Dada a preocupação crescente com a resistência microbacteriana, qual é a sua visão sobre a criação de ambientes seguros e a prestação de cuidados em casa para minimizar este problema?
Recentemente, um relatório da OCDE reforçou que Portugal continua a ser um dos países com maior prescrição de antibióticos. Isso dificulta a identificação de infeções nosocomiais devido à adaptação aos tratamentos. Para assegurar ambientes seguros, tanto aos profissionais que atuam nestes ambientes como aos pacientes, é crucial priorizar o cuidado domiciliário. Defendemos que esta deve ser uma prioridade, exigindo mais enfermeiros não apenas para aumentar as visitas domiciliárias, mas também para proporcionar cuidados eficazes, o que implica mais tempo disponível em cada visita.
O SEP mencionou várias conquistas ao longo dos anos, desde carreiras específicas até à redução da jornada de trabalho para 35 horas semanais.
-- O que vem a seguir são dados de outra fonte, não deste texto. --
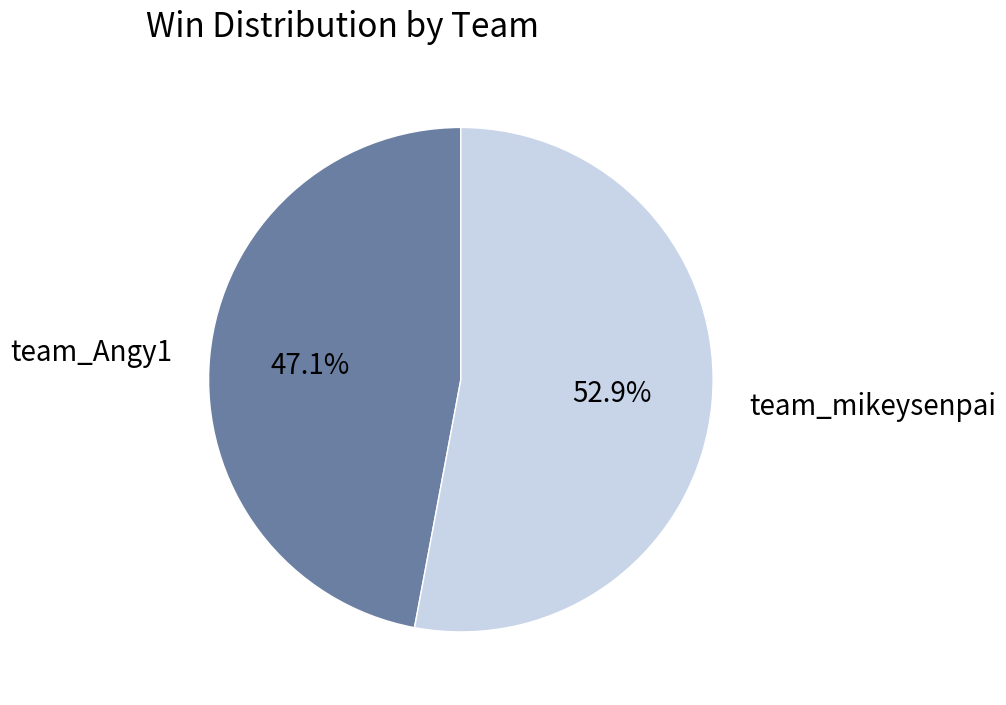

Which has a higher value, team_Angy1 or team_mikeysenpai?

team_mikeysenpai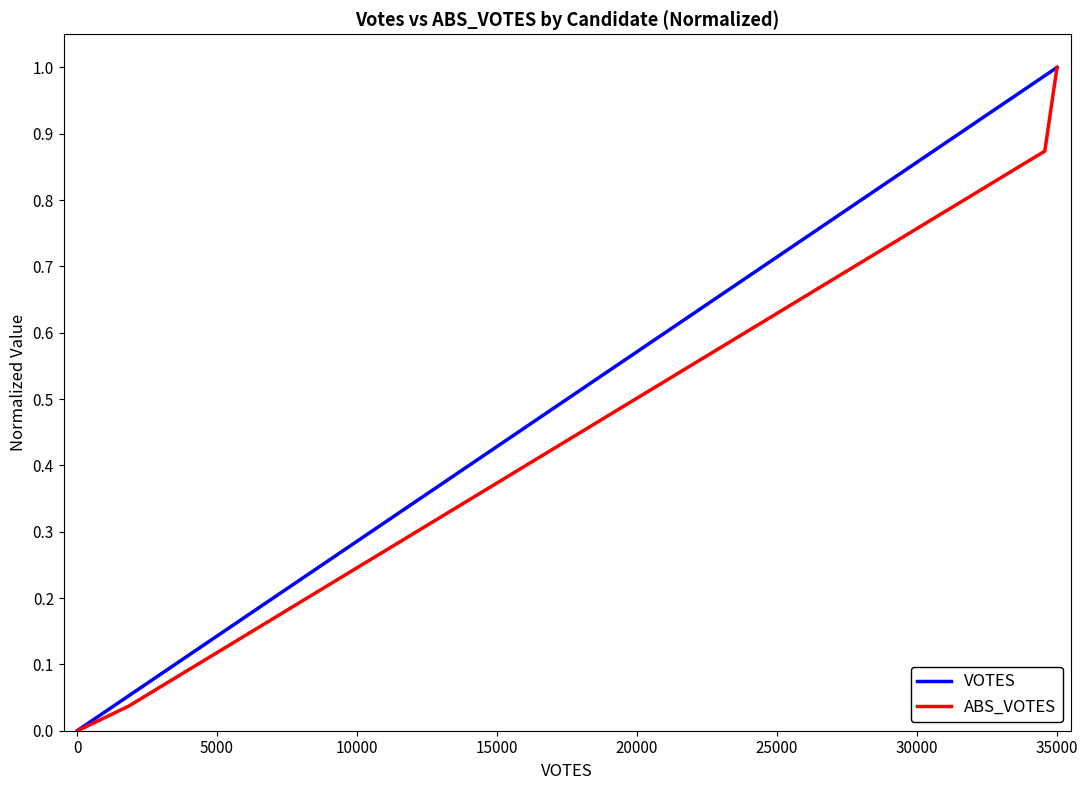

True or false: ABS_VOTES has more than 0 interior local peaks.

False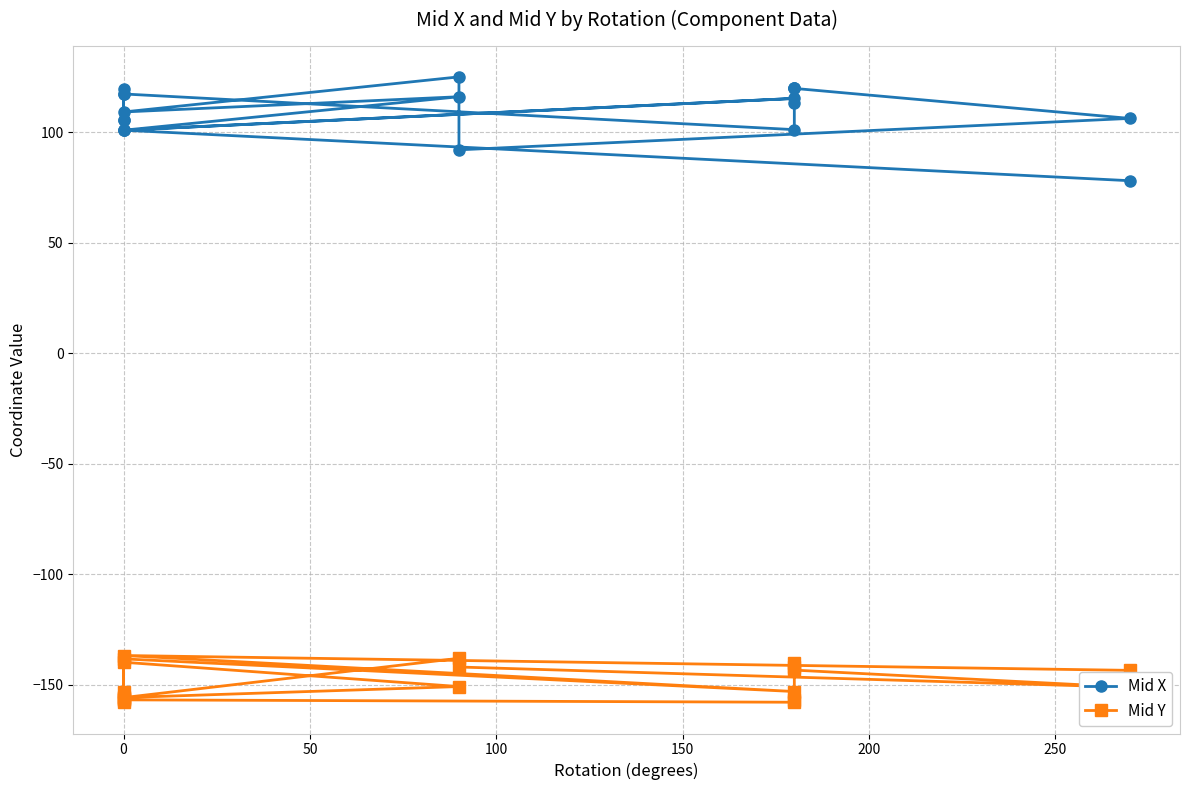

True or false: Mid X and Mid Y intersect in this chart.

False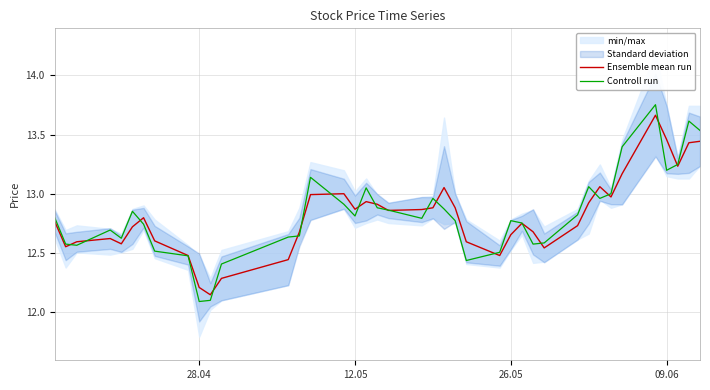

Rank the series by their maximum value, from lowest to highest.

Ensemble mean run, Controll run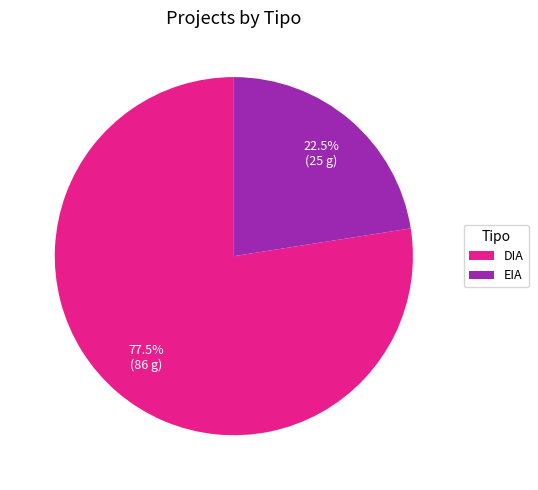

To the nearest percent, what is the combined percentage of DIA and EIA?

100%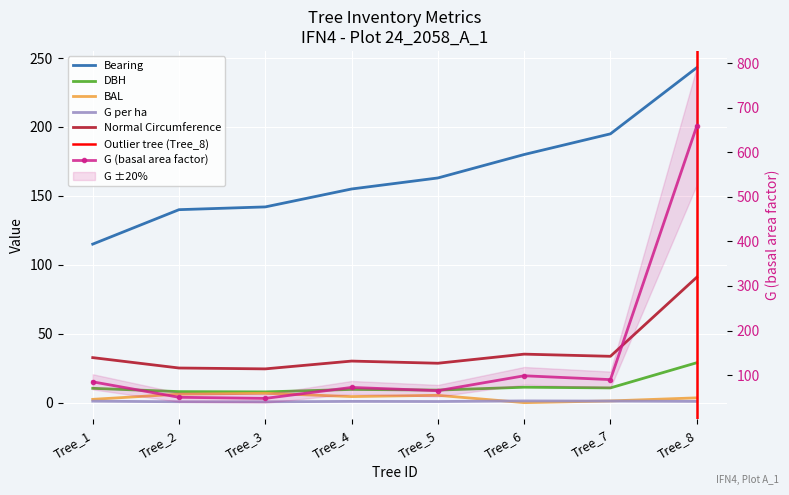

Which series changed the most between Tree_4 and Tree_7?

bearing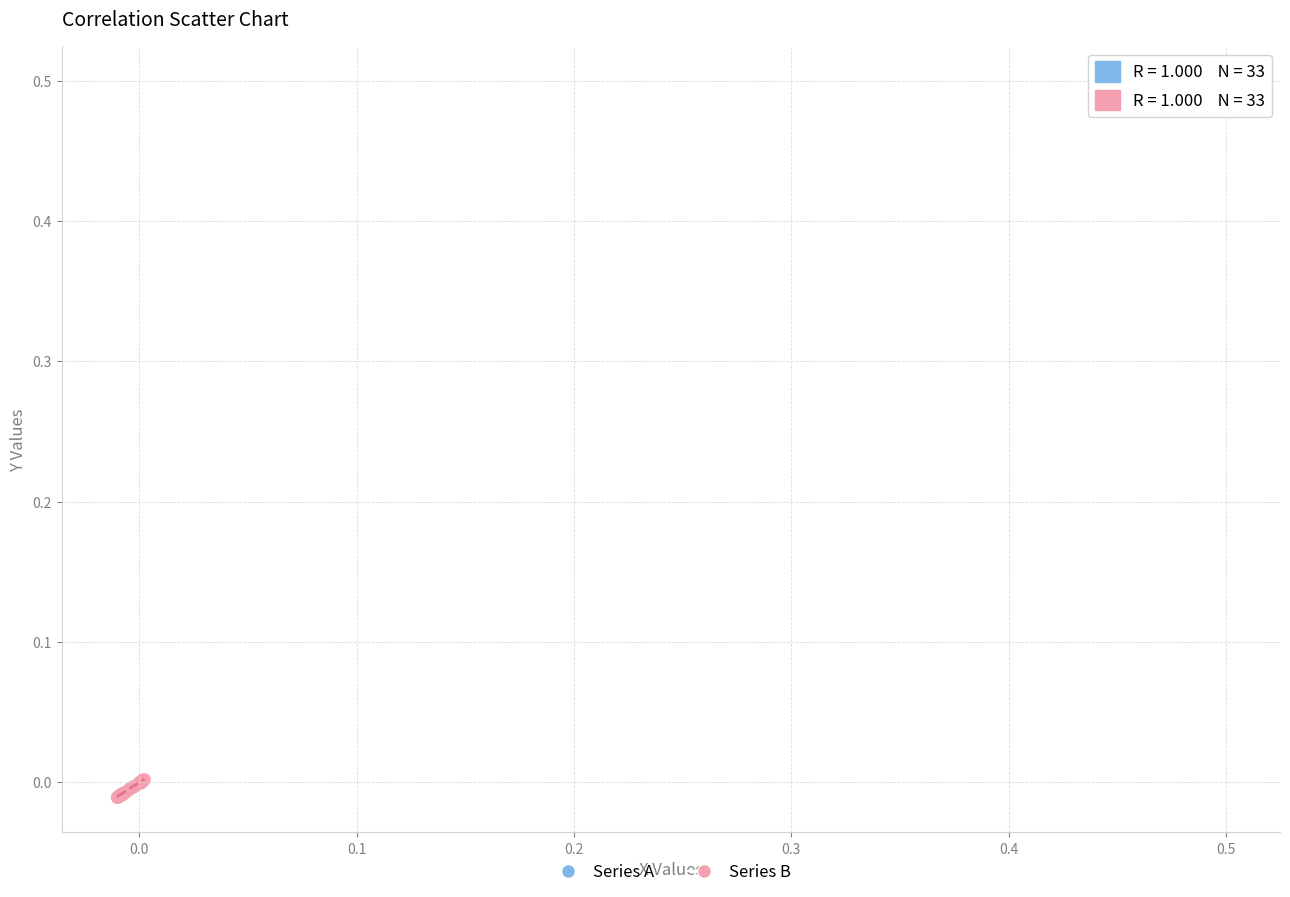

Which series reaches the maximum Y coordinate?

Series A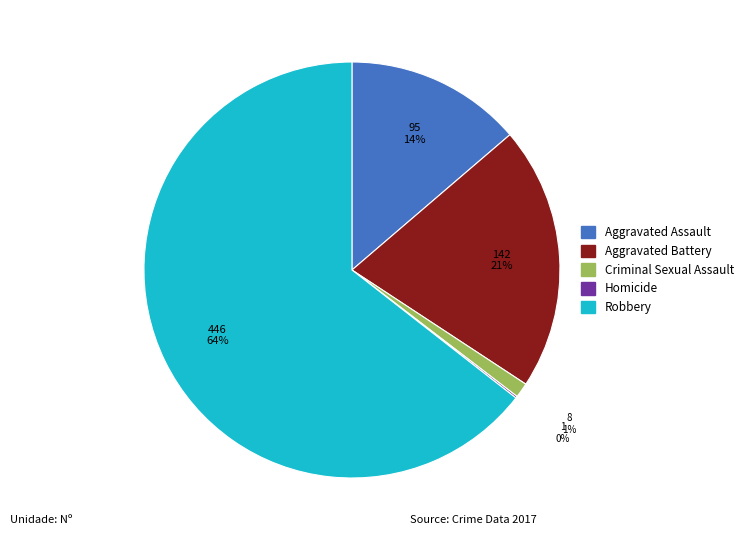

Which category has the biggest portion of the pie?

Robbery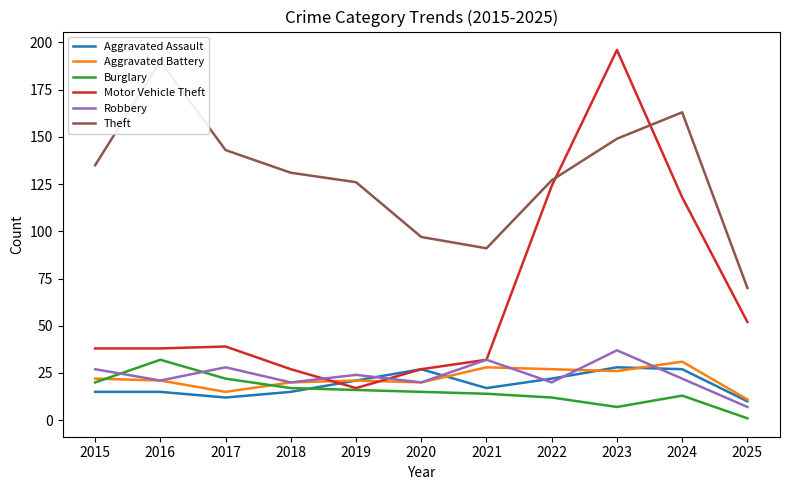

The Theft series shows 70 at 2025. True or false?

True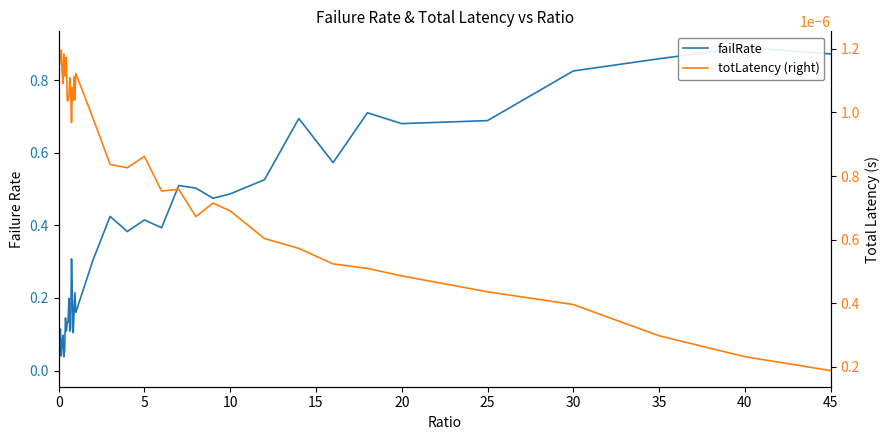

What is the average value of the failRate series?

0.3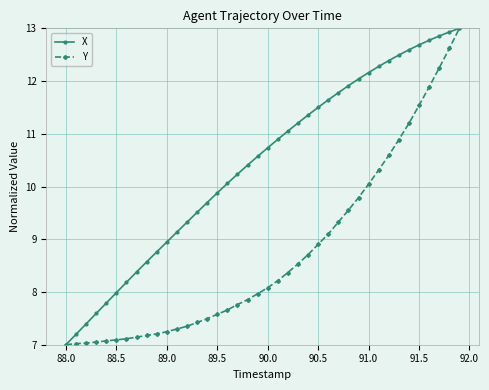

What is the value of the X point at the 24th from the left?

11.2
Quais são os objetivos futuros que estão no horizonte?
Uma das nossas principais reivindicações é a revisão da carreira de enfermagem. A carreira publicada em 2019 não valoriza adequadamente a profissão, especialmente os enfermeiros especialistas, pois as posições remuneratórias são as mesmas para especialistas e generalistas, desconsiderando as competências especializadas adquiridas. Procuramos valorizar a profissão como um todo, com ênfase nos enfermeiros especialistas. Além disso, continuamos a pressionar e exigir pela admissão e contratação de mais enfermeiros. Outra questão crucial para os enfermeiros é a necessidade da organização da vida pessoal, especialmente considerando a predominância da desregulação nos horários de trabalho. Isto leva a longas horas extraordinárias, prejudicando a previsibilidade do término do trabalho diário, afetando ainda mais enfermeiras, muitas das quais são jovens, que precisam de conciliar o trabalho com responsabilidades familiares, incluindo o cuidado dos filhos.